Problems and tasks:
a: In the article about Samantha Khury, what is stated on each point below?
(i) What title is planned for Khury's book?
(ii) Which publisher was originally interested in it?
(iii) Where does the elephant episode begin?
b: Could you carry the article about Samantha Khury forward from its last sentence, where she starts to back away from the elephant?

Document section:

══════════

At last, someone apologized
“What I’ve tried to create in my environment,” Khury says in “I Talk to Animals,” “is a working relationship with all species.” I’ve mentioned her conversation with a very small creature, a scorpion, so let’s head to the other end of the spectrum and find something a little bigger. How about an elephant?
For many years, Khury has been working on a book to be called “Beloved Animals: I See What You Say.” Originally, HarperCollins was interested, and they provided someone for Khury to work with. However, “The writer didn’t have the emotion,” Khury says. “And then the writer I picked, that lady wrote it in too cutesy a style. They didn’t like it, and I didn’t like it.”

Samantha Khury

I mention this here because Khury has been reworking the book and the very last image in it will be of a bowing elephant.
This episode begins at the San Diego Zoo and Khury is in the elephant enclosure. After being in communication with the elephant she starts to back away.

══════════

Entries shown:
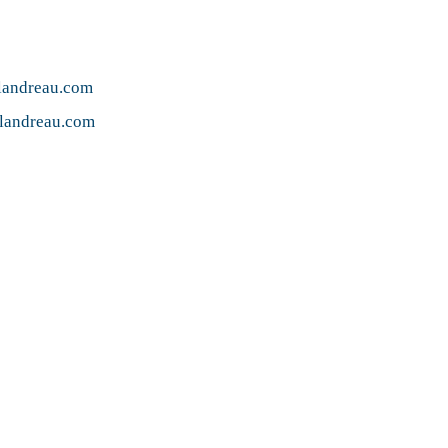
landreau.com
-landreau.com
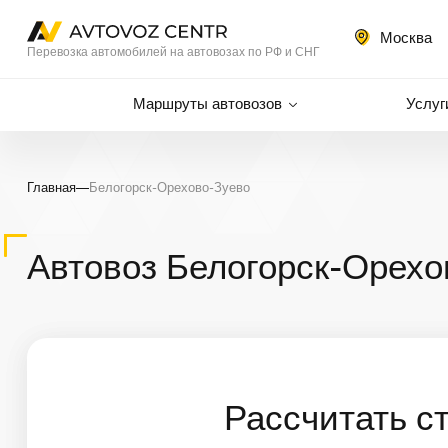
Москва
Перевозка автомобилей на автовозах по РФ и СНГ
Маршруты автовозов
Услуг
Главная
—
Белогорск-Орехово-Зуево
Автовоз Белогорск-Орехо
Рассчитать с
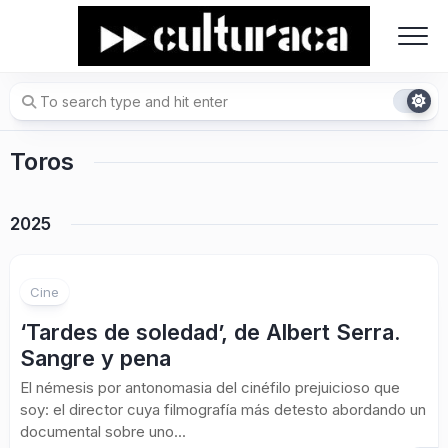
Skip
to
content
Toros
2025
Cine
‘Tardes de soledad’, de Albert Serra.
Sangre y pena
El némesis por antonomasia del cinéfilo prejuicioso que
soy: el director cuya filmografía más detesto abordando un
documental sobre uno...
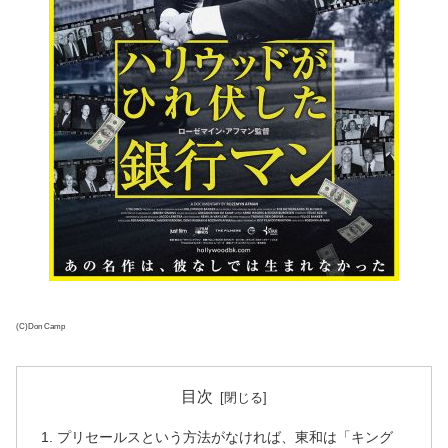
(C)Don Camp
目次
プリセールスという方法がなければ、東和は「キング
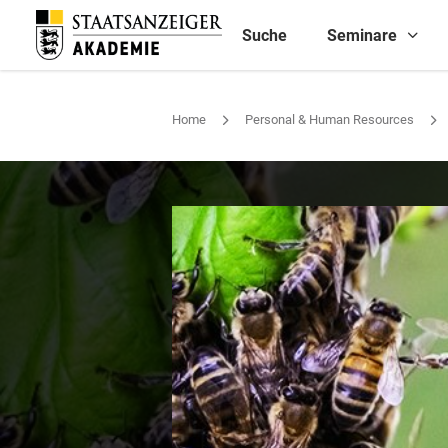
Suche
Seminare
Home
Personal & Human Resources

══════════

Answer set:
a:
(i) "Beloved Animals: I See What You Say."
(ii) HarperCollins.
(iii) At the San Diego Zoo, in the elephant enclosure.

b:
“I thought our conversation was finished,” Khury says. However, “She follows me and hits me twice on the side. The keepers push her back, and they tell me to stay back. I know she’s not going to hurt me and I tell them it’s okay; she has something to say, and she tells me that I rudely walked away.
“I’m devastated that I did that, that my behavior did that,” Khury continues, “and I apologized to her for what I had done.” What happened next was that the elephant went down on her knees and placed her head on the ground.
“I knew she was bowing before me because I apologized to her. She’s 75 at the time, and no human had ever acknowledged that she was intelligent or apologized for their nasty behavior towards her.”
Crying, Khury put her arms around the elephant, “And she takes me in my mind to a place that we as a human species haven’t gotten to yet regarding forgiveness.” The animal surrendered any and all resentment. “We always hold on to some little part of it, and she didn’t. I could feel the incredible love she had not only for me but for the human species. And I thought, There’s so much we need to learn.”
After the elephant stood up, Khury asked her what she wanted to communicate, and it turned out to be that her feet were hurting badly. The keepers were stunned, but now they knew what the problem was and the animal received proper treatment.
That’s quite a tale, but few of us have scorpions or elephants. This is where the stories of Samantha Khury’s many past and present clients come in.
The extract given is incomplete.